The academic research interests are focused on polymeric materials and related processing technologies for advanced biomedical and energy applications. Specific research activities and know-how include: (i) the study of structure-property relationships in natural and synthetic polymers, copolymers and polymer blends to design new materials with physical properties aimed to specific applications; (ii) molecular, structural, morphological, and thermo-mechanical characterization of macromolecular systems; (iii) surface functionalization and surface characterization of polymeric materials mainly pointing at biomedical applications; (iv) use of the electrospinning technology to produce innovative nanostructures with a focus on the interaction between cold atmospheric pressure non-equilibrium plasmas and the electrospinning process.

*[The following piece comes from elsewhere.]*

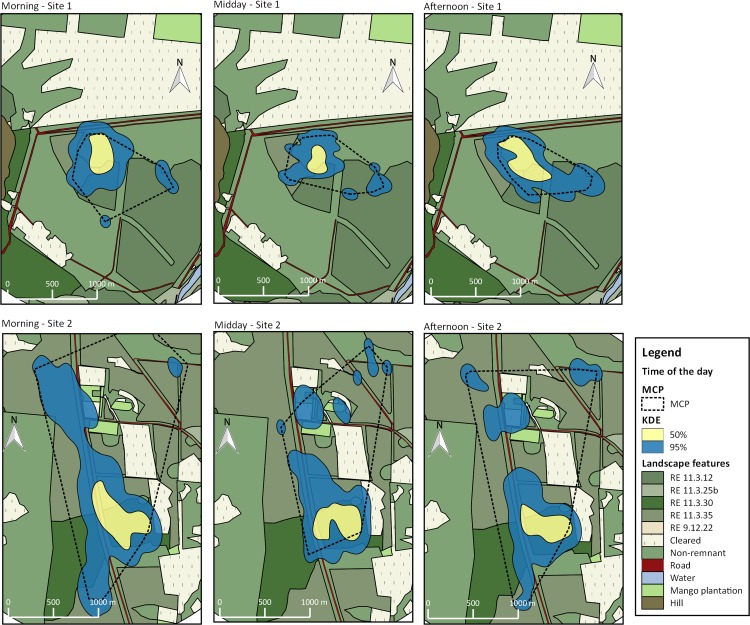
Utilization areas for the flock of BTF Poephila cincta cincta calculated with 95% kde (blue fill), 50% kde (yellow fill) and MCP (dashed line) at Sites 1 (top) and 2 (bottom) for different time of the day (MO = morning, MI = midday and AF = afternoon).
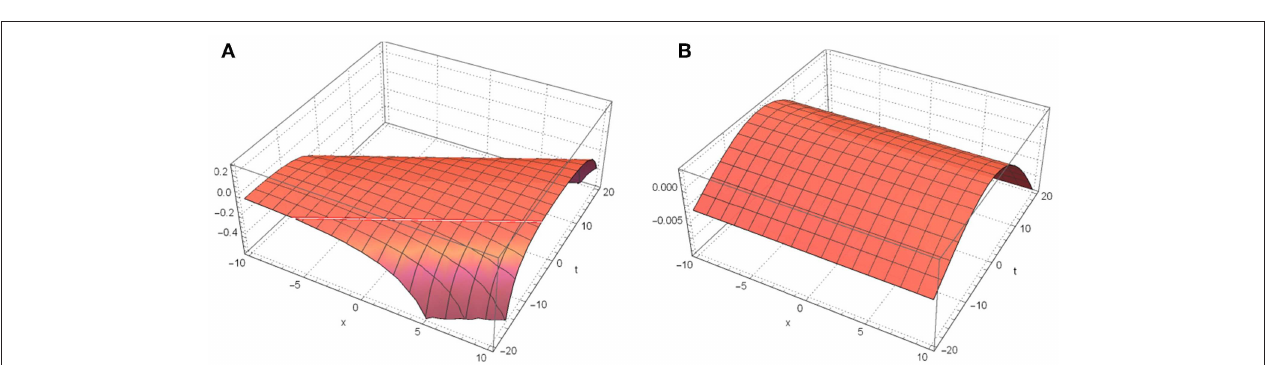
1.2, k 3 2, k 4 2. (A) u 5 ( x , t ). (B) u 8 ( x , t ). = = = −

The study of polymer structure-properties relationships is a
fundamental aspect in the design of new materials with physical
properties aimed to specific applications.

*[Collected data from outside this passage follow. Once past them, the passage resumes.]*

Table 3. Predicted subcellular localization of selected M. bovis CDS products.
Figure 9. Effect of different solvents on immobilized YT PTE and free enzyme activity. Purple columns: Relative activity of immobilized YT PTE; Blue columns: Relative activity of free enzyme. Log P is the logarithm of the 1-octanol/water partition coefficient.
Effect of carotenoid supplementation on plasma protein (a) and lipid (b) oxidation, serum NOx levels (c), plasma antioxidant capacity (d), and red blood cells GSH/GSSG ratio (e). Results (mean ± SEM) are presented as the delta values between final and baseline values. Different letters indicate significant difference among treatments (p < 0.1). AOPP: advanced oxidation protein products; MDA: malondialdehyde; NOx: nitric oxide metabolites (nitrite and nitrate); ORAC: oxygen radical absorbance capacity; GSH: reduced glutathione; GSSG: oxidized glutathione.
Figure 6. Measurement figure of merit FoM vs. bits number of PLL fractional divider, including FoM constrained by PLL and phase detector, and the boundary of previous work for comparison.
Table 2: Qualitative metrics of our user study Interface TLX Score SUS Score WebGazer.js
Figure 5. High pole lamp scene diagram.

A research line of great interest regards the use of
bio-resorbable polymers, both commercial and 'ad-hoc'
synthesized, in order to obtain degradable temporary
scaffolds for cell growth. Scaffold
functionality can be improved through the addition and/or
modification with bioactive molecules. Such research line is among
the interest of research.
Another research line regards design of the
electrospinning process of polymeric solutions in
controlled conditions. Electrospinning technology allows
the production of nanofibrous mats from solutions of different
polymers. The accurate control of experimental parameters allows to
obtain polymer fibers with diameters ranging from nano-to
micrometers with optimized morphology. The obtained materials
may find applications in the filtration sector and in the tissue
engineering field. As regards the latter, electrospinning
technology is attacting increasing attention because artificial
scaffolds made of nanofibers are believed to be an ideal support
for cell growth. In fact, they provide a biomimetic environment,
dimensional similar to that of the extracellular matrix which is
present in the biological tissues. Other research lines
regard: (1) Functional materials - For energy
storage: research is focused on the development of gelled
electrospun membranes for safe, high-rate and high-energy polymeric
lithium-ion batteries; - For water treatment:
research is carried on within the EU-project NEFELE (Nano-
Electrospun Filter for Efficient Liberation & Encapsulation of
acticides for water treatment in transportation applications).
(2) Structural nanofibre-reinforced polymeric
composites: research is focused on the development of
high-performance engineered composite materials.